▸ **SUPPLIED MATERIAL**
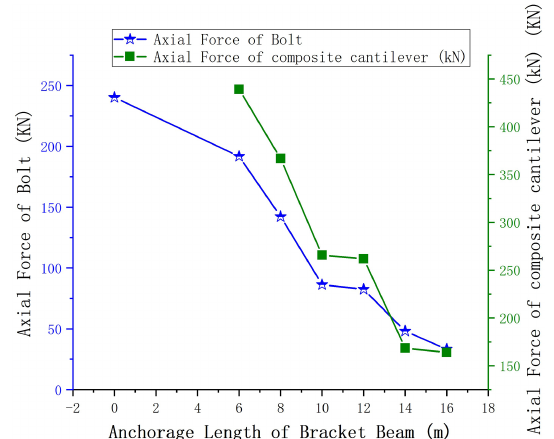
Figure 8. Relation curve of the cantilever beam length with the ax- ial force of the cantilever beam and the axial force of the composite cantilever.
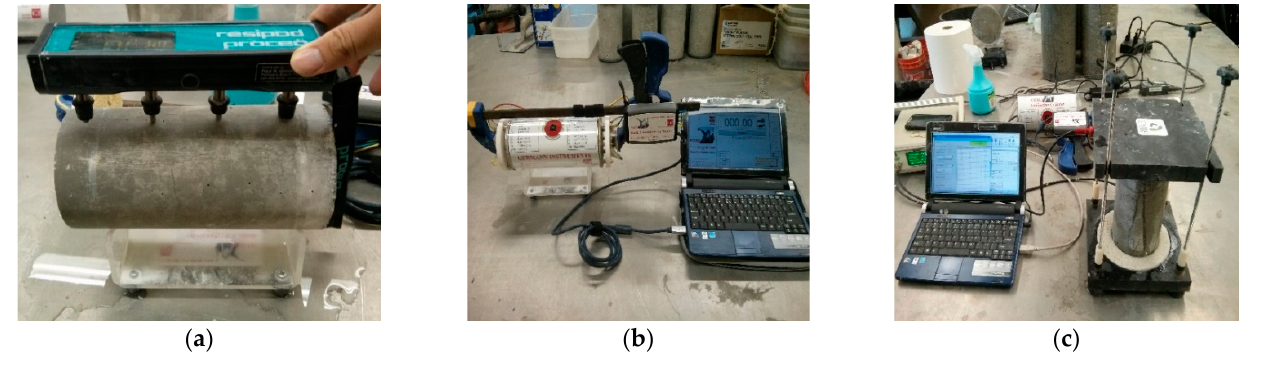
Figure 1. ( a ) 4 point Wenner probe ( b ) Merlin meter and ( c ) RCON tester.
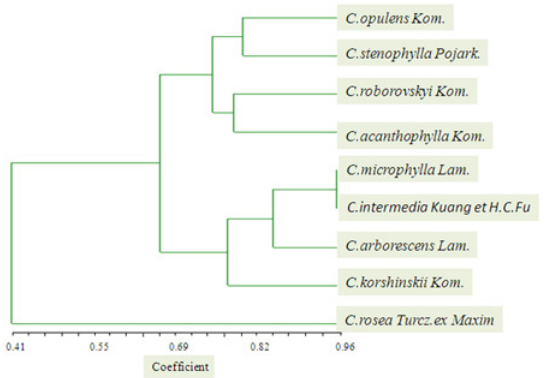
Fig 4. Graph of genetic distance among the UPGMA dendrogram of the genetic relationships among 9 species from Caragana Fabr genus. The dendrogram was generated using the Jaccard similarity coefficient based on 118 polymorphic primer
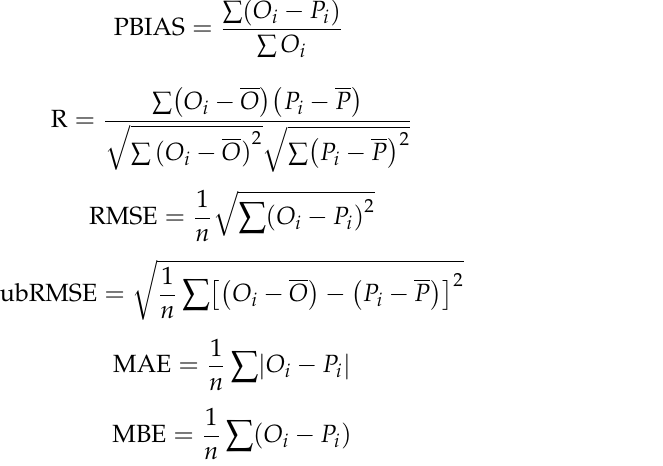
Barren and Sparse Grasslands and Savannas Vegetation Shrublands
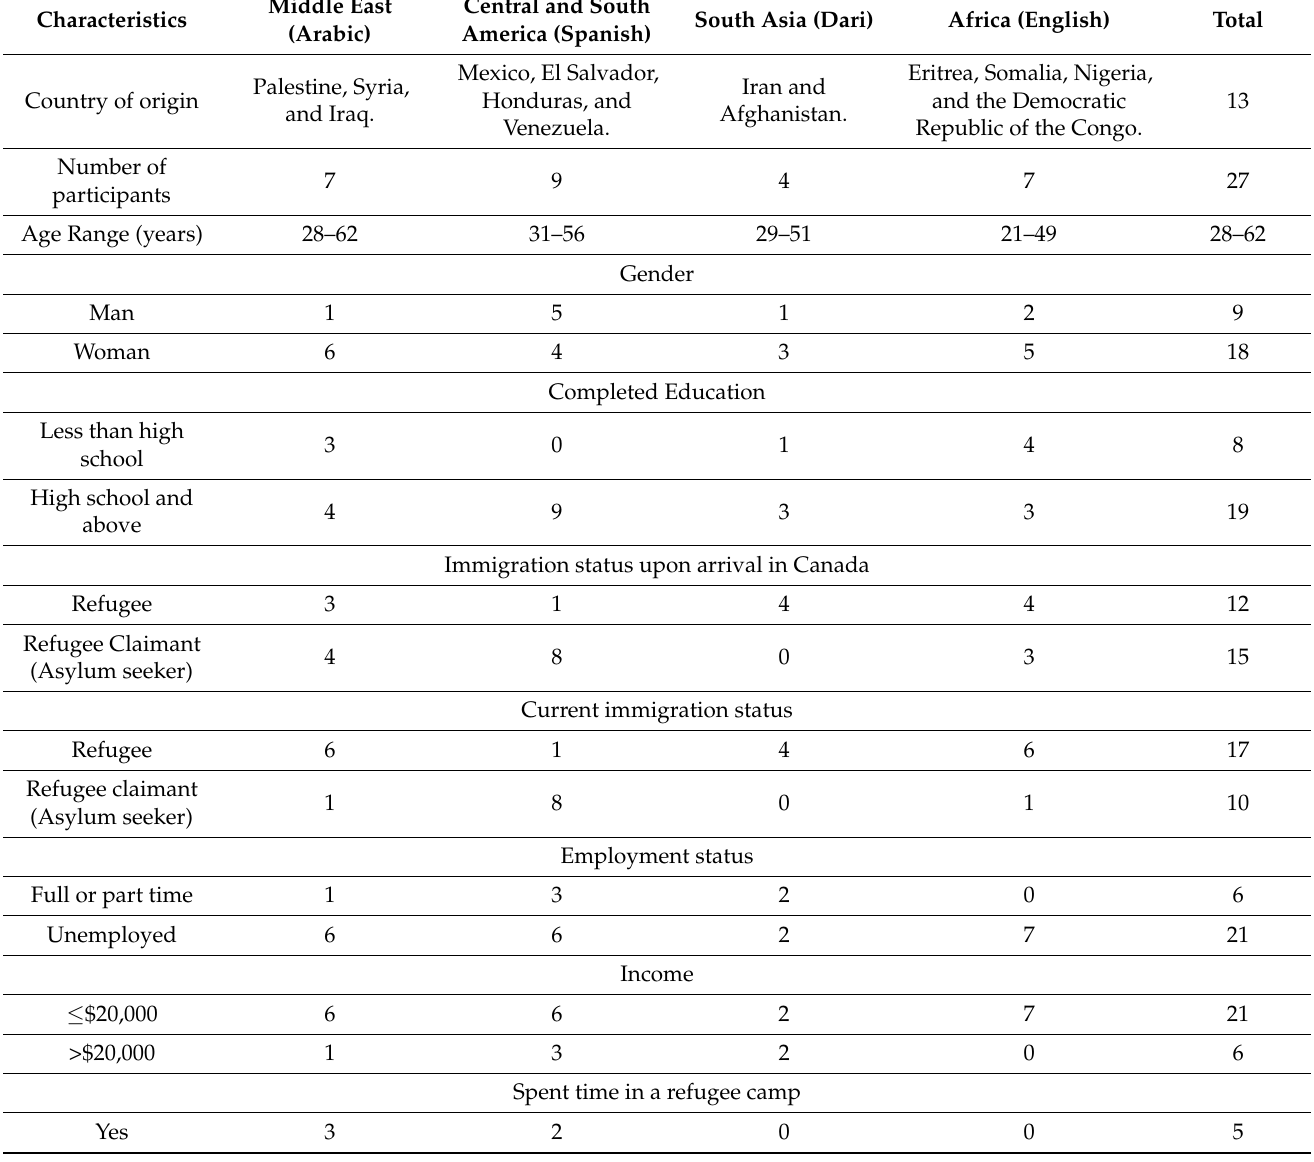
Table 1. Sociodemographic profile of study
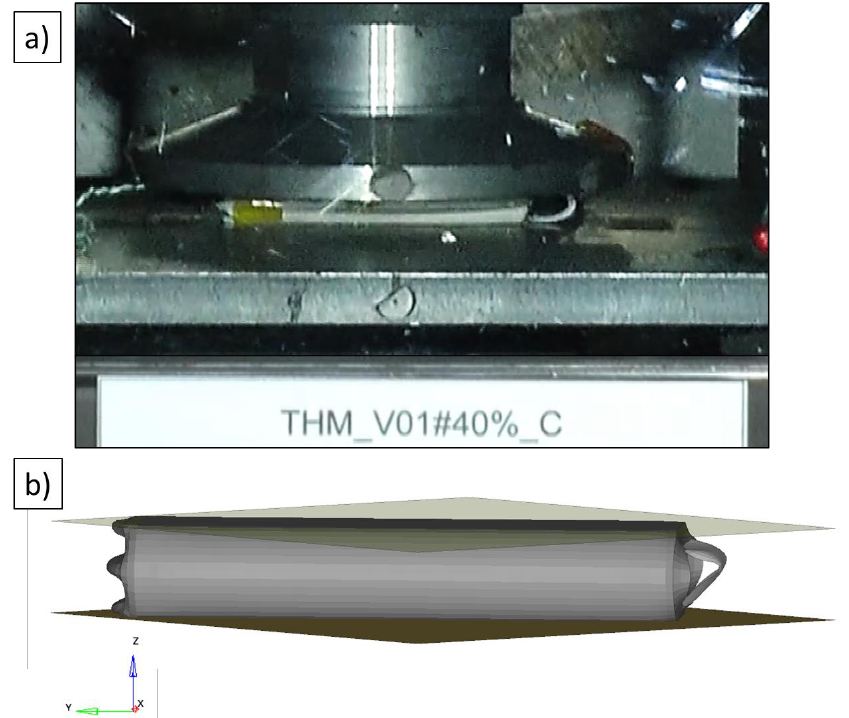
Figure 17. Deformed cell ( a ) and the corresponding FEM model ( b ).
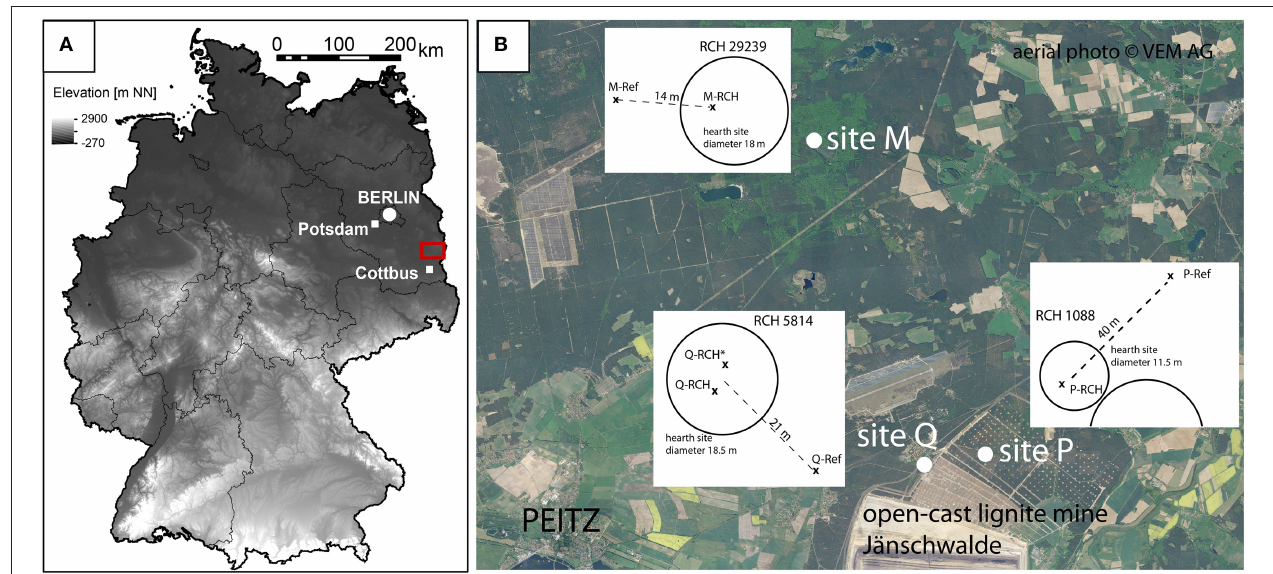
FIGURE 1 | Location of the study area north of Cottbus, Germany (A) in the position of the study sites on an aerial photograph of the area around the forefield of the open-cast lignite mine Jänschwalde and the forest area around Tauer (B) . Sketches of the sites (not to scale) show the position of the individual plots.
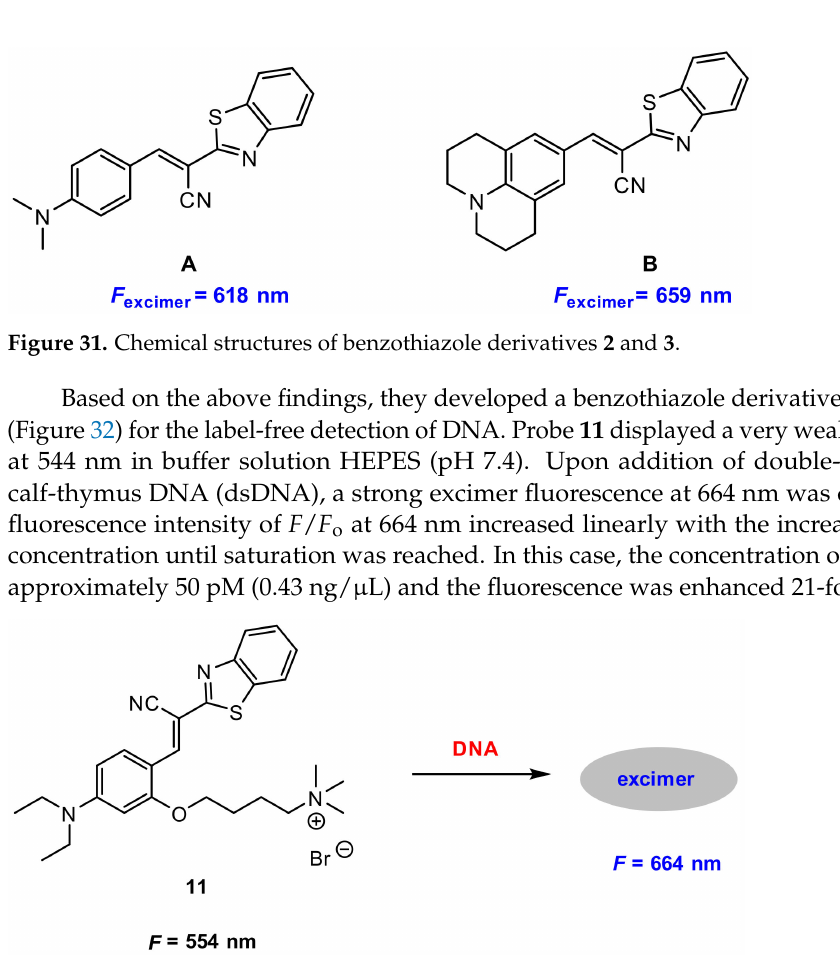
Figure 32. Chemical structure of 11 and its response to DNA.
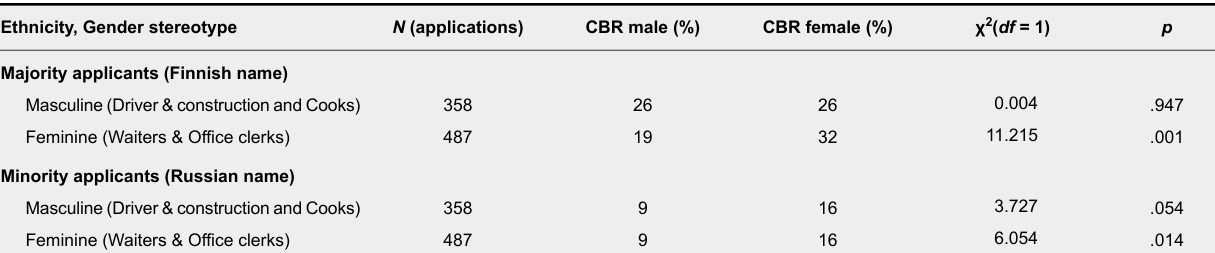
Discrimination Based on Gender and Ethnicity: Call-Back Rates (CBR) in the 2 nd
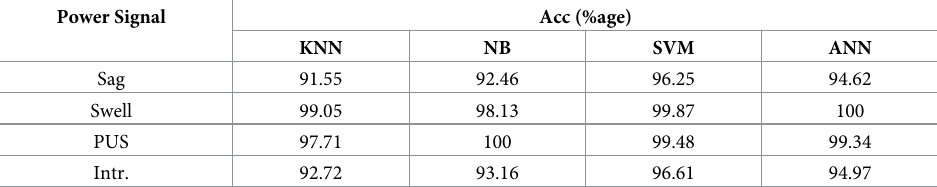
Table 2. Accuracy scores for power signals recognition, obtained by different classifiers.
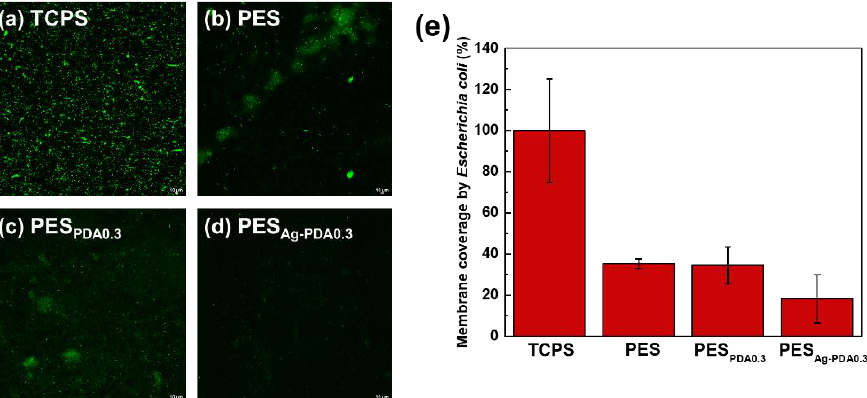
Figure 10. Antibacterial capability of the membranes assessed via the attachment of E. coli. ( a – d ) Representative confocal micrographs of the membranes, and ( e ) quantified bacterial coverage via ImageJ software.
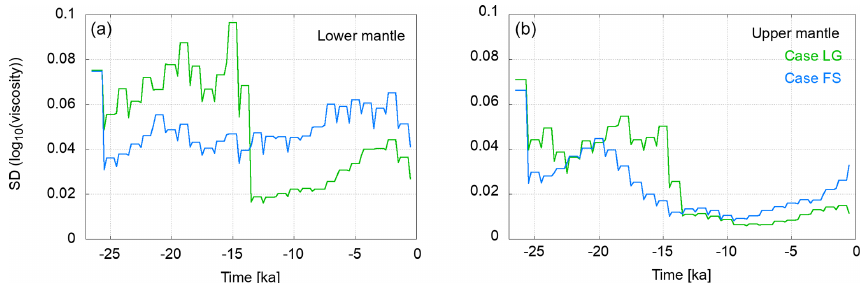
Figure 16. Variation in the ensemble standard deviation of log 10 (ν) over time (green – Laurentide and Greenland; blue – Fennoscandia). Panel (a) shows the values for the lower mantle, and panel (b) shows the values for the upper mantle, respectively. The points at the beginning and end of each plateau represent the ensemble at the beginning and end of a forecast phase. They are equal since, during the forecast, the viscosity remains unchanged. The drop after a plateau happens due to resampling and the subsequent rise due to perturbation (although this happens at the same point in time, the values are shifted horizontally to visualise the variation).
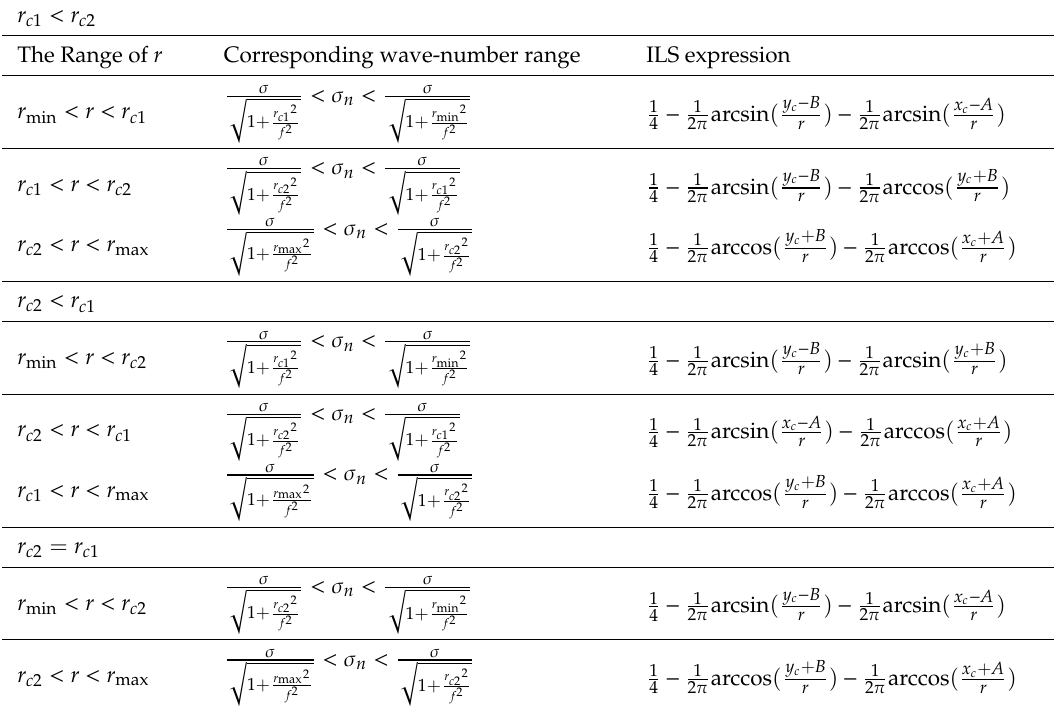
Table A1. ILS expressions of the square detector for o ff -axis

▸ **EXERCISE**
Excluding all pictures, output exactly the lines from the line containing "Table 2. Accuracy" through the last line of the entries above.

▸ **REPLY TO THE EXERCISE**
Table 2. Accuracy scores for power signals recognition, obtained by different classifiers.
Figure 10. Antibacterial capability of the membranes assessed via the attachment of E. coli. ( a – d ) Representative confocal micrographs of the membranes, and ( e ) quantified bacterial coverage via ImageJ software.
Figure 16. Variation in the ensemble standard deviation of log 10 (ν) over time (green – Laurentide and Greenland; blue – Fennoscandia). Panel (a) shows the values for the lower mantle, and panel (b) shows the values for the upper mantle, respectively. The points at the beginning and end of each plateau represent the ensemble at the beginning and end of a forecast phase. They are equal since, during the forecast, the viscosity remains unchanged. The drop after a plateau happens due to resampling and the subsequent rise due to perturbation (although this happens at the same point in time, the values are shifted horizontally to visualise the variation).
Table A1. ILS expressions of the square detector for o ff -axis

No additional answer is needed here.